**Problem to solve**
Print out each entry below exactly, please.

**Items from a data source**
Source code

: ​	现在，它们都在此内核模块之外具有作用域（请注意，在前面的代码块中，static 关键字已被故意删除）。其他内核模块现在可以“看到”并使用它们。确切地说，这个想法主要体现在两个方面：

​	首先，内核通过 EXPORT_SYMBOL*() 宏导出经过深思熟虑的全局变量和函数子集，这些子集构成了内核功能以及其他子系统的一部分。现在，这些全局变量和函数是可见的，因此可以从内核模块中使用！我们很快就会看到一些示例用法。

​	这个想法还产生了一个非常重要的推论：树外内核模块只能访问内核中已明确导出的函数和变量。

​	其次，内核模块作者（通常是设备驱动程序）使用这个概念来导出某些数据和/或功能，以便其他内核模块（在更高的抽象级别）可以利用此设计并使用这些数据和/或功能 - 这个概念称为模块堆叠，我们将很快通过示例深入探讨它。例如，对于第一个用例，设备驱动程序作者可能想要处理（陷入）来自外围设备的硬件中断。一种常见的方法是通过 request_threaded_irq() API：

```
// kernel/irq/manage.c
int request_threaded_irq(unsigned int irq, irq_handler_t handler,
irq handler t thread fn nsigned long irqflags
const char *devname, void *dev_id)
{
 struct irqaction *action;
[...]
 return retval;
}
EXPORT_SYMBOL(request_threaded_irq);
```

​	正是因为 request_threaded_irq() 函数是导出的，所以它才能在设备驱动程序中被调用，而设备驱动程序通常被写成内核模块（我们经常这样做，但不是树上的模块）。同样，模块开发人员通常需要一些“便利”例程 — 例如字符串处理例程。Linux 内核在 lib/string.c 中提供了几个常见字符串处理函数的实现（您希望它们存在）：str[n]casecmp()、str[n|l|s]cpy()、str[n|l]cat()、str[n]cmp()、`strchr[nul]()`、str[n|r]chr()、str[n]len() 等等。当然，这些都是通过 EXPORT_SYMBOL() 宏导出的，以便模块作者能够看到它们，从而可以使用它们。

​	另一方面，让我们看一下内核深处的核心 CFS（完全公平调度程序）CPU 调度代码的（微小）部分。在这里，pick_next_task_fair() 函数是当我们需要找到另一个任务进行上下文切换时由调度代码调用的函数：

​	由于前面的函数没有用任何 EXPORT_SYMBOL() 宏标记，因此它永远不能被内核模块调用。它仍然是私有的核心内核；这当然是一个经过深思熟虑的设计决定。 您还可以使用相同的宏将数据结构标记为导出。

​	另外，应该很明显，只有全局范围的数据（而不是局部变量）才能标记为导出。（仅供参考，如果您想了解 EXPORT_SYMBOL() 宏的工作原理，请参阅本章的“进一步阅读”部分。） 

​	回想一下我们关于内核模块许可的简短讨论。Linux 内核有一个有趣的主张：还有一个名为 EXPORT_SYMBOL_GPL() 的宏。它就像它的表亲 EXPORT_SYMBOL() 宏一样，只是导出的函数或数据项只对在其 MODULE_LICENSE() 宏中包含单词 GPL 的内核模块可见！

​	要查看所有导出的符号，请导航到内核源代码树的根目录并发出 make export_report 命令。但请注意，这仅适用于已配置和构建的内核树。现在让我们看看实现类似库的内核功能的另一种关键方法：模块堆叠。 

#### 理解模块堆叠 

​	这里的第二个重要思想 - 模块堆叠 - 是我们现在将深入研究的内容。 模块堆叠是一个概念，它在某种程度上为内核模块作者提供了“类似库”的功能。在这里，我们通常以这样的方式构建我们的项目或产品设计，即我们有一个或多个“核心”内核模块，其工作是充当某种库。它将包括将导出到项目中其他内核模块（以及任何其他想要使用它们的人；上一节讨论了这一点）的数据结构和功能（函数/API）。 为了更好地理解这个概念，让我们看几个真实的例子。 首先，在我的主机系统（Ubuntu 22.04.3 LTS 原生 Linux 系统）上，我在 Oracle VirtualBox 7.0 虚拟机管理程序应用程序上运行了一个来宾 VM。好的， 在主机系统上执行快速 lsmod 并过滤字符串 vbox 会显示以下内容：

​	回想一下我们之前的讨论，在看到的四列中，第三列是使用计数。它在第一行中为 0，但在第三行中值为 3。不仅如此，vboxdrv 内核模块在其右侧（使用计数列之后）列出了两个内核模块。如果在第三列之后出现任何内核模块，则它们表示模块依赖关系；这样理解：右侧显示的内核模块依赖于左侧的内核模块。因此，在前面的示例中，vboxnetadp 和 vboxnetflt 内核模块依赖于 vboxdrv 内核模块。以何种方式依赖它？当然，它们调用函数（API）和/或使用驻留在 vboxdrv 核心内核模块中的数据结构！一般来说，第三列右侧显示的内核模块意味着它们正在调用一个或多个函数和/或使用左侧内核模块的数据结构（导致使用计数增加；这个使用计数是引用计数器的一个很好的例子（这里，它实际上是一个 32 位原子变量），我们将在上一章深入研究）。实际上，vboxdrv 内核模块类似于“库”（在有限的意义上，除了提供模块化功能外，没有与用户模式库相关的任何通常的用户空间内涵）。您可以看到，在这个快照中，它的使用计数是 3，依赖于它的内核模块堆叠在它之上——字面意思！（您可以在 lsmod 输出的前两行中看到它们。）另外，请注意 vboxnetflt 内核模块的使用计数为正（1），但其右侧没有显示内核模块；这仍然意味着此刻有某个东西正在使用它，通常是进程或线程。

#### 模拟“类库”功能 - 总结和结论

**Answer**
Source code

: ​	现在，它们都在此内核模块之外具有作用域（请注意，在前面的代码块中，static 关键字已被故意删除）。其他内核模块现在可以“看到”并使用它们。确切地说，这个想法主要体现在两个方面：

​	首先，内核通过 EXPORT_SYMBOL*() 宏导出经过深思熟虑的全局变量和函数子集，这些子集构成了内核功能以及其他子系统的一部分。现在，这些全局变量和函数是可见的，因此可以从内核模块中使用！我们很快就会看到一些示例用法。

​	这个想法还产生了一个非常重要的推论：树外内核模块只能访问内核中已明确导出的函数和变量。

​	其次，内核模块作者（通常是设备驱动程序）使用这个概念来导出某些数据和/或功能，以便其他内核模块（在更高的抽象级别）可以利用此设计并使用这些数据和/或功能 - 这个概念称为模块堆叠，我们将很快通过示例深入探讨它。例如，对于第一个用例，设备驱动程序作者可能想要处理（陷入）来自外围设备的硬件中断。一种常见的方法是通过 request_threaded_irq() API：

```
// kernel/irq/manage.c
int request_threaded_irq(unsigned int irq, irq_handler_t handler,
irq handler t thread fn nsigned long irqflags
const char *devname, void *dev_id)
{
 struct irqaction *action;
[...]
 return retval;
}
EXPORT_SYMBOL(request_threaded_irq);
```

​	正是因为 request_threaded_irq() 函数是导出的，所以它才能在设备驱动程序中被调用，而设备驱动程序通常被写成内核模块（我们经常这样做，但不是树上的模块）。同样，模块开发人员通常需要一些“便利”例程 — 例如字符串处理例程。Linux 内核在 lib/string.c 中提供了几个常见字符串处理函数的实现（您希望它们存在）：str[n]casecmp()、str[n|l|s]cpy()、str[n|l]cat()、str[n]cmp()、`strchr[nul]()`、str[n|r]chr()、str[n]len() 等等。当然，这些都是通过 EXPORT_SYMBOL() 宏导出的，以便模块作者能够看到它们，从而可以使用它们。

​	另一方面，让我们看一下内核深处的核心 CFS（完全公平调度程序）CPU 调度代码的（微小）部分。在这里，pick_next_task_fair() 函数是当我们需要找到另一个任务进行上下文切换时由调度代码调用的函数：

​	由于前面的函数没有用任何 EXPORT_SYMBOL() 宏标记，因此它永远不能被内核模块调用。它仍然是私有的核心内核；这当然是一个经过深思熟虑的设计决定。 您还可以使用相同的宏将数据结构标记为导出。

​	另外，应该很明显，只有全局范围的数据（而不是局部变量）才能标记为导出。（仅供参考，如果您想了解 EXPORT_SYMBOL() 宏的工作原理，请参阅本章的“进一步阅读”部分。） 

​	回想一下我们关于内核模块许可的简短讨论。Linux 内核有一个有趣的主张：还有一个名为 EXPORT_SYMBOL_GPL() 的宏。它就像它的表亲 EXPORT_SYMBOL() 宏一样，只是导出的函数或数据项只对在其 MODULE_LICENSE() 宏中包含单词 GPL 的内核模块可见！

​	要查看所有导出的符号，请导航到内核源代码树的根目录并发出 make export_report 命令。但请注意，这仅适用于已配置和构建的内核树。现在让我们看看实现类似库的内核功能的另一种关键方法：模块堆叠。 

#### 理解模块堆叠 

​	这里的第二个重要思想 - 模块堆叠 - 是我们现在将深入研究的内容。 模块堆叠是一个概念，它在某种程度上为内核模块作者提供了“类似库”的功能。在这里，我们通常以这样的方式构建我们的项目或产品设计，即我们有一个或多个“核心”内核模块，其工作是充当某种库。它将包括将导出到项目中其他内核模块（以及任何其他想要使用它们的人；上一节讨论了这一点）的数据结构和功能（函数/API）。 为了更好地理解这个概念，让我们看几个真实的例子。 首先，在我的主机系统（Ubuntu 22.04.3 LTS 原生 Linux 系统）上，我在 Oracle VirtualBox 7.0 虚拟机管理程序应用程序上运行了一个来宾 VM。好的， 在主机系统上执行快速 lsmod 并过滤字符串 vbox 会显示以下内容：

​	回想一下我们之前的讨论，在看到的四列中，第三列是使用计数。它在第一行中为 0，但在第三行中值为 3。不仅如此，vboxdrv 内核模块在其右侧（使用计数列之后）列出了两个内核模块。如果在第三列之后出现任何内核模块，则它们表示模块依赖关系；这样理解：右侧显示的内核模块依赖于左侧的内核模块。因此，在前面的示例中，vboxnetadp 和 vboxnetflt 内核模块依赖于 vboxdrv 内核模块。以何种方式依赖它？当然，它们调用函数（API）和/或使用驻留在 vboxdrv 核心内核模块中的数据结构！一般来说，第三列右侧显示的内核模块意味着它们正在调用一个或多个函数和/或使用左侧内核模块的数据结构（导致使用计数增加；这个使用计数是引用计数器的一个很好的例子（这里，它实际上是一个 32 位原子变量），我们将在上一章深入研究）。实际上，vboxdrv 内核模块类似于“库”（在有限的意义上，除了提供模块化功能外，没有与用户模式库相关的任何通常的用户空间内涵）。您可以看到，在这个快照中，它的使用计数是 3，依赖于它的内核模块堆叠在它之上——字面意思！（您可以在 lsmod 输出的前两行中看到它们。）另外，请注意 vboxnetflt 内核模块的使用计数为正（1），但其右侧没有显示内核模块；这仍然意味着此刻有某个东西正在使用它，通常是进程或线程。

#### 模拟“类库”功能 - 总结和结论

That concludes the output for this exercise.